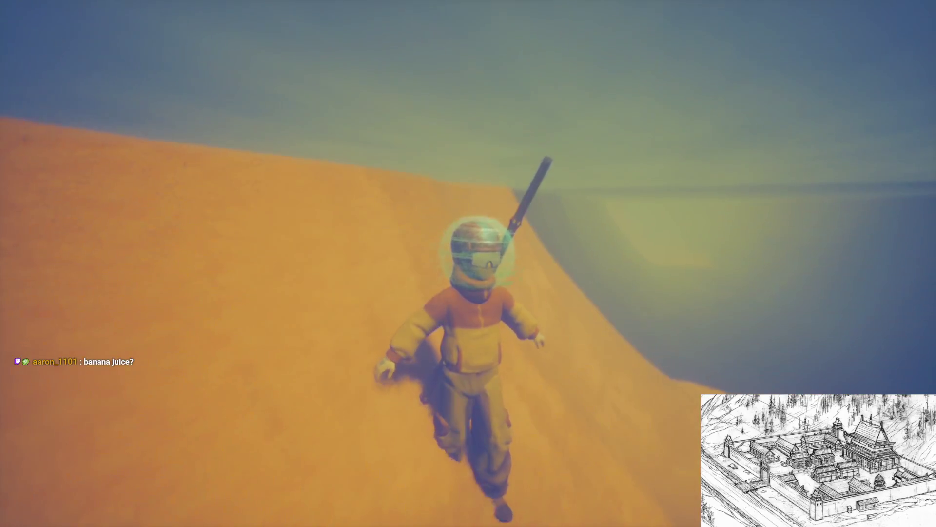
{"action": "key", "text": "Escape"}
- Return to edit mode and turn on Preview Invisibility in the View menu
{"action": "left_click", "coordinate": [227, 367]}
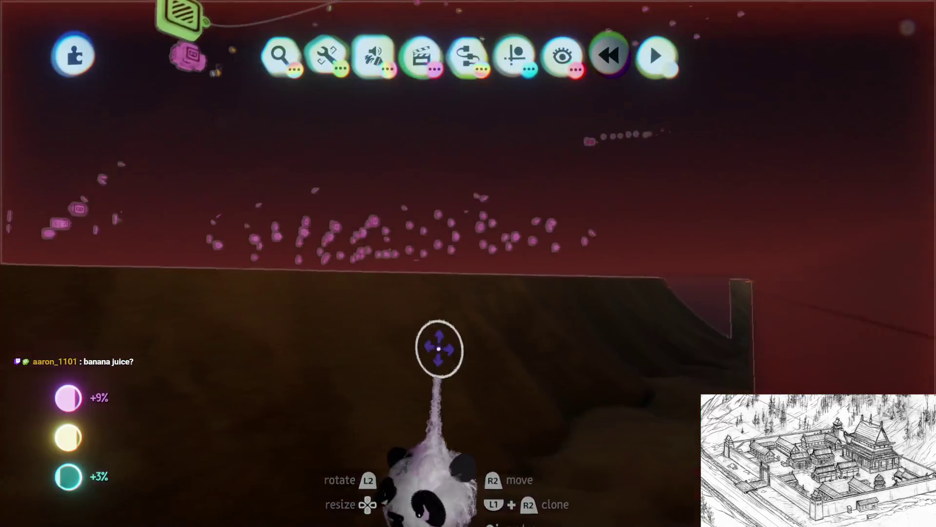
{"action": "left_click", "coordinate": [561, 55]}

--

-- TASK GOAL --
The result should be an exact copy of the material, containing no pictures.

-- COMPLETED EXERCISE --
{"action": "key", "text": "Escape"}
- Return to edit mode and turn on Preview Invisibility in the View menu
{"action": "left_click", "coordinate": [227, 367]}
{"action": "left_click", "coordinate": [561, 55]}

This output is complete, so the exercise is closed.